All told, the average EOG Bakken well drilled in the first half of 2008 produced at an initial production rate of 1,732 bbl/d. On average, each well offers about 850,000 barrels of reserves. These wells offered EOG a more than 100 percent return on its investment.
Most analysis of the Bakken you’ll read will discuss the Elm Coulee field in Montana as the core of the Bakken. But EOG’s stellar drilling results are in North Dakota’s Parshall field. EOG recently revised higher its reserves in this area from 50 million to 80 million barrels. It’s likely EOG will revise that estimate far higher in coming quarters as it accelerates drilling activity.
The company is also experimenting with downspacing wells–drilling wells more closely together–and drilling in some non-core regions. Early drilling results in non-core acreage suggests a highly economic play offering some 250,000 to 450,000 barrels of oil reserves per well drilled. The Bakken remains one of EOG’s most exciting fields and avenues of growth.
In addition to Bakken, EOG is a huge producer from other major North American fields such as the giant Barnett gas field in Texas and an emerging gas field in British Columbia, Canada.
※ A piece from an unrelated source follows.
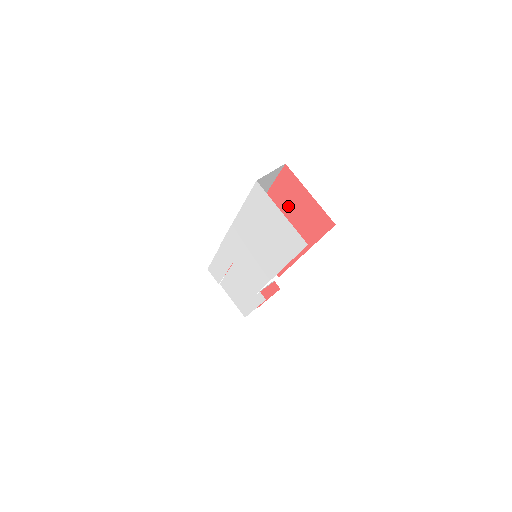
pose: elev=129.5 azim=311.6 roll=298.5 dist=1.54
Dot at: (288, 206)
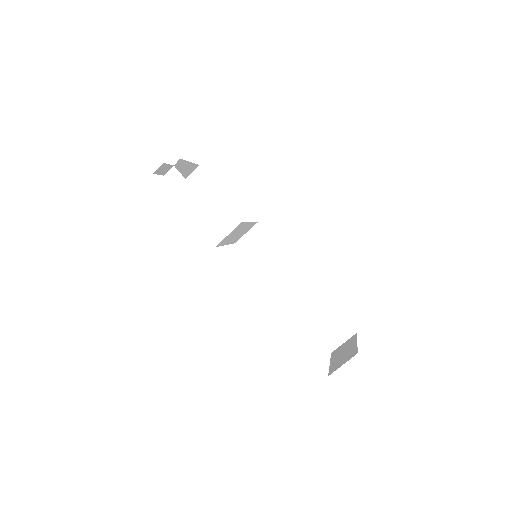
Dot at: occluded
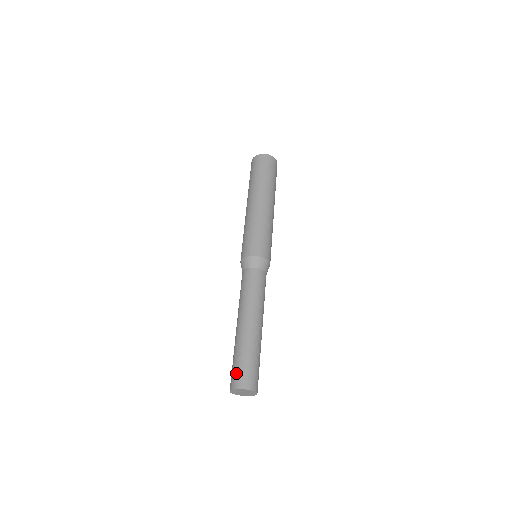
And EOG is even taking the lessons its learning in the US and applying them abroad. EOG recently purchased a gas field located in China’s Sichuan Basin from ConocoPhillips (NYSE: COP). Prior operators had developed the field using simple vertical wells and basic fracturing techniques with only modest success. EOG is planning to apply horizontal drilling and fracturing techniques to enhance production.
EOG stock has been hit by falling commodity prices in recent weeks but remains among the most innovative unconventional producers in the world today. Buy EOG Resources under 105.
Producing unconventional fields also requires more advanced and powerful equipment. Nabors Industries (NYSE: NBR) is a contract driller that owns primarily land rigs that are leased out to producers in exchange for a daily fee known as a day-rate.
Drilling the relatively complex horizontal wells needed to produce in unconventional gas plays requires fairly sophisticated and powerful land rigs. Producers typically contract with Nabors to build fit-for-purpose rigs to handle their specific needs; these producers are paying high guaranteed day rates under locked-in, long-term contracts for these purpose-built rigs. Nabors has added 20 such rigs this year at highly attractive rates and expects to add even more.
And Nabors is also a major player in complex international oil and gas fields. The list includes supplying rigs capable of handling the extraordinarily harsh operating conditions in Russia’s Siberian expanses. One of Nabors largest projects to date is a deal it won in late 2007 to do work with services provider Weatherford International (NYSE: WFT) in Western Siberia for TNK-BP. Weatherford is providing some major services for the deal, while Nabors is supplying the drilling rigs necessary to conduct the project.
Nabors’ presence and history in Russia gives it an inside track on new deals. In addition, Nabors builds some of the most powerful land rigs in the world, including some that were built with harsh Alaskan weather in mind. This is exactly the sort of cutting-edge rig needed to handle Russian contracts. Overall, Nabors’ international business is expected to expand at a 40 to 50 percent annualized pace for the next few years.
The stock has been beaten down due to weakness in US natural gas prices and Nabors’ traditional reliance on North American gas drilling for growth. But international projects and the need to tap unconventional plays in the US are game-changing trends for Nabors. Trading at its cheapest valuation in years, Nabors Industries rates a buy under 35.